Financial advisers’ trade association the Association of Professional Financial Advisers (APFA) has called for authorised firms to be allowed to appeal Financial Ombudsman Service (FOS) decisions to an independent body.
At present, if a firm has a complaint upheld against them by an FOS adjudicator, then their only option is to appeal to an ombudsman at the FOS, i.e. another employee of the same organisation.
Writing on the Association’s website, APFA director general Chris Hannant said that “not only must justice be done, but it must be seen to be done.” He acknowledged the need for consumers to have access to a dispute resolution service that avoided the need to use the legal system, but suggested that the appeals process may not work in the interest of firms when he commented: “I think there is a problem in the close working of ombudsmen and adjudicators.”
Firms can appeal to an independent tribunal in the case of Financial Conduct Authority (FCA) enforcement decisions, and firms and consumers who make complaints about the FCA have access to an independent Complaints Commissioner.
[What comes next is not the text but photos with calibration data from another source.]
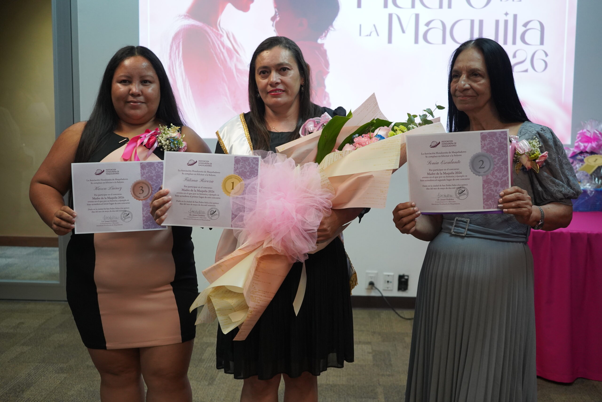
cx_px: 301
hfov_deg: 46.4
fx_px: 702
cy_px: 201
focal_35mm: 42
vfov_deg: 31.9
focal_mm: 42
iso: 3200
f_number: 4.5
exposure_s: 1/160
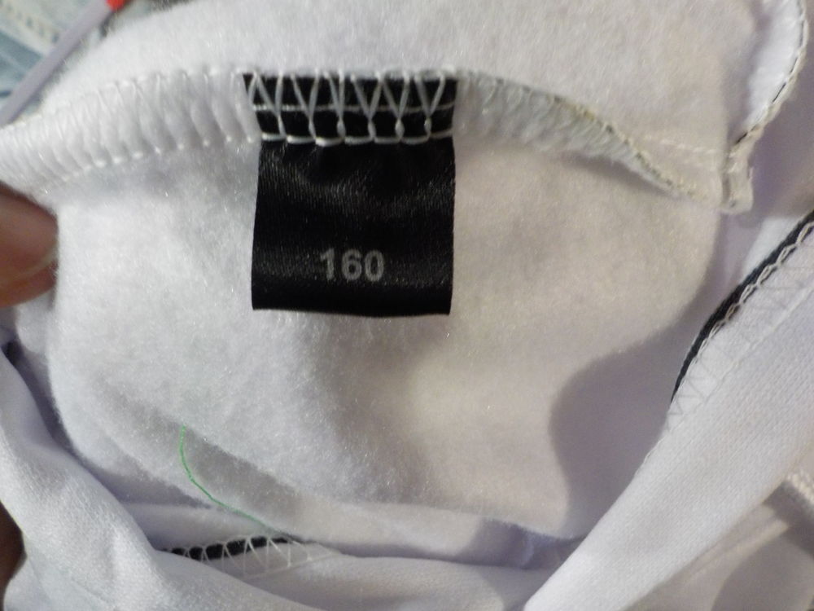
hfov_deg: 60.0
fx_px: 705
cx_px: 407
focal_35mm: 30
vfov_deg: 46.8
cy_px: 306
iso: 450
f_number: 3.3
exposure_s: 1/8
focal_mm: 4.1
Mr Hannant appears to be calling for a similar body to be established to review FOS decisions.
Mr Hannant went on to say that he believes one of the reasons why some form of simplified advice process has not been established is a fear of how the FOS would handle a complaint about a sale made under the simplified process. “It is clear one of the primary obstacles is the fear, in the event of a complaint, that the service would be treated as if it was a full advice service by FOS,” said Mr Hannant.
APFA made its call for an independent appeals process as part of its evidence to the Government’s Financial Advice Market Review – a comprehensive review of the advice market and the barriers preventing widespread public access to financial advice.
Mr Hannan’s comments are similar to those made in a recent speech by APFA chairman Lord Deben (the former MP John Gummer) who said firms should be able to appeal FOS adjudications to judges.
According to a recent interview given by Caroline Mitchell, the lead ombudsman at the FOS, the uphold rate for financial advisers was just 40% in the last full financial year, below the uphold rate of for all cases considered by the Service. However, many advisers can cite examples of individual cases where they believe the FOS has unfairly sided with the client. One of the advisers’ frustrations is that the FOS can make general judgements about whether the firm’s conduct was ‘fair and reasonable’, and can thus find against a firm even if they did not actually break any of the FCA’s rules.